The HyperlinkedModelSerializer class is similar to the ModelSerializer class except that it uses hyperlinks to represent relationships, rather than primary keys.

My question is, what is the use case/benefit of using them vs a regular Model Serializer?

3

3 Answers

53
votes

The only difference is, as in citation you included, that primary and foreign keys are represented by URLs that point to those resources, instead of just actual key values.

The benefit is that you will not have to construct resource URLs in your frontend when you want to retrieve related objects.
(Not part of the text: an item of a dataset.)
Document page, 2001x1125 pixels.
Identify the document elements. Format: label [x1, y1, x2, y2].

Another thing entirely is nested representations which allows you to inline related objects in your serializer output. This can be combined with both ModelSerializer and HyperlinkedModelSerializer when you think that it is more convenient for the API consumer to have related items right away instead of making additional requests to retrieve them.

Nested representations can be implemented via the Meta.depth option or by using the related model's serializer instead of a RelatedField.
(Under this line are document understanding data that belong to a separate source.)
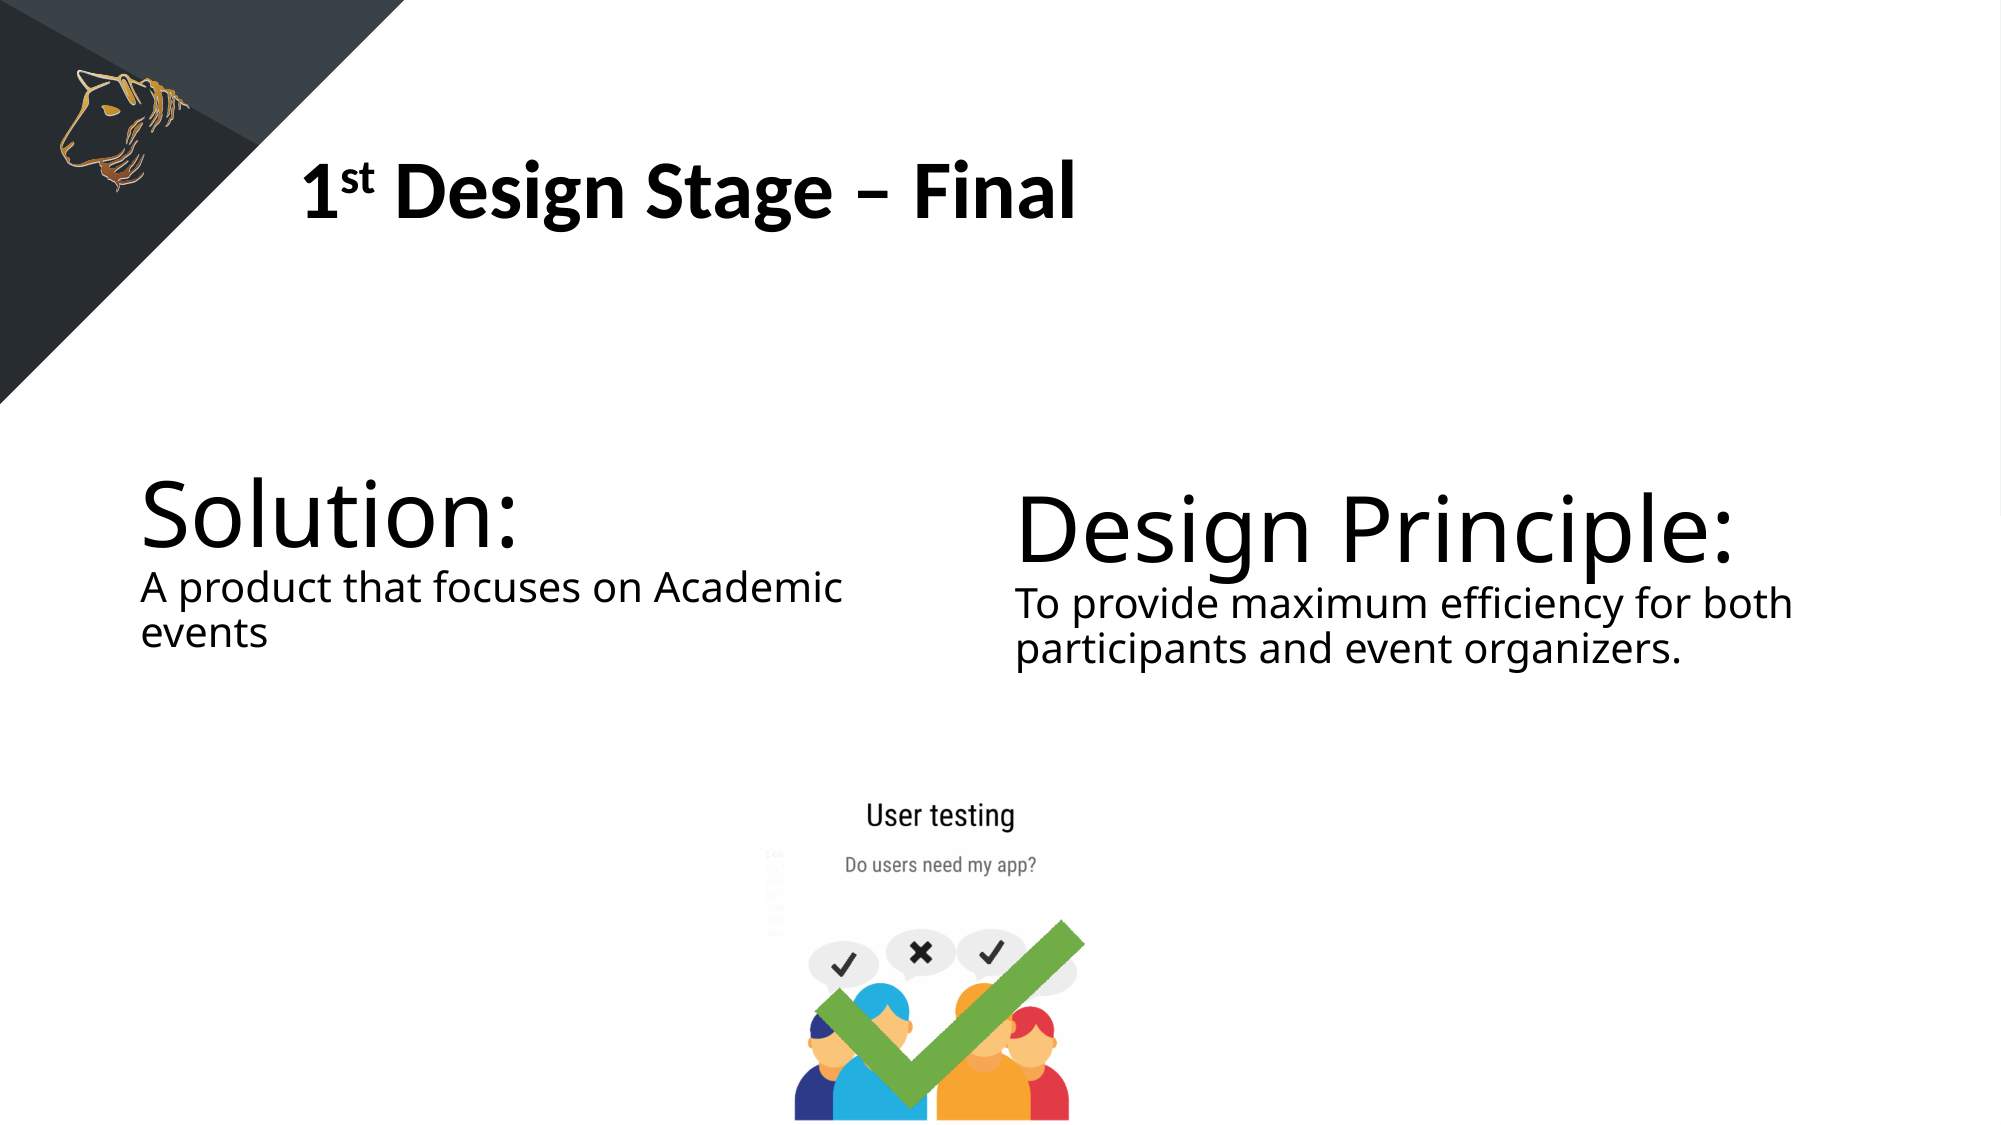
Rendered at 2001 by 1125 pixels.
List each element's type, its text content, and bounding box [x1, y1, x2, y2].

picture [766, 782, 1090, 1125]
picture [52, 60, 199, 194]
text_box Design Principle: To provide maximum efficiency for both participants and event organizers. [999, 473, 1944, 781]
text_box 1st Design Stage – Final [283, 139, 1606, 228]
text_box Solution: A product that focuses on Academic events [125, 368, 945, 757]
As @xleon said in his comment using URLs as keys makes it easier for other developers to understand your API.

73
votes

We need to implement relationship between entities in Web API design. There are several ways to do that (as mentions on DRF documentation):

  • Using primary keys.
  • Using hyperlinking between entities.
  • Using a unique identifying slug field on the related entity.
  • Using the default string representation of the related entity.
  • Nesting the related entity inside the parent representation.
  • Some other custom representation

The HyperlinkedModelSerializer has the following differences from ModelSerializer:

  • It does not include the id field by default.
  • It includes a url field, using HyperlinkedIdentityField.
  • Relationships use HyperlinkedRelatedField, instead of PrimaryKeyRelatedField.

A simple example:

class UserSerializer(serializers.HyperlinkedModelSerializer):
    class Meta:
        model = User
        fields = ('url', 'username', 'email', 'groups')


class GroupSerializer(serializers.HyperlinkedModelSerializer):
    class Meta:
        model = Group
        fields = ('url', 'name')

bash> http -a admin:yourpassword http://127.0.0.1:8000/users/

 "results": [
        {
            "email": "[email protected]",
            "groups": [
                "http://127.0.0.1:8000/groups/1/",
                "http://127.0.0.1:8000/groups/2/"
            ],
            "url": "http://127.0.0.1:8000/users/1/",
            "username": "admin"
        }
    ]

But if you change

class UserSerializer(serializers.ModelSerializer):
        class Meta:
            model = User
            fields = ('url', 'username', 'email', 'groups')

The result will be:

   "results": [
        {
            "email": "[email protected]",
            "groups": [
                1,
                2
            ],
            "url": "http://127.0.0.1:8000/users/1/",
            "username": "admin"
        }
    ]
4
votes

One cost of HyperlinkedModelSerializers that should be noted is that if your API supports filtering or ordering via query parameters in the URL it is a bit more difficult for your frontend consumer to use the hyperlinked url fields for constructing query params because they have to parse out the pk from the URL rather than having the pk directly available.

For example, assuming an object on a route at /api/objects/12/ the consumer would need to parse the url field to extract the 12 in order to construct a query filtering by this object on another endpoint: /api/otherobjects/?object=12. Not a huge problem, but a bummer if you plan on doing lots of filtering.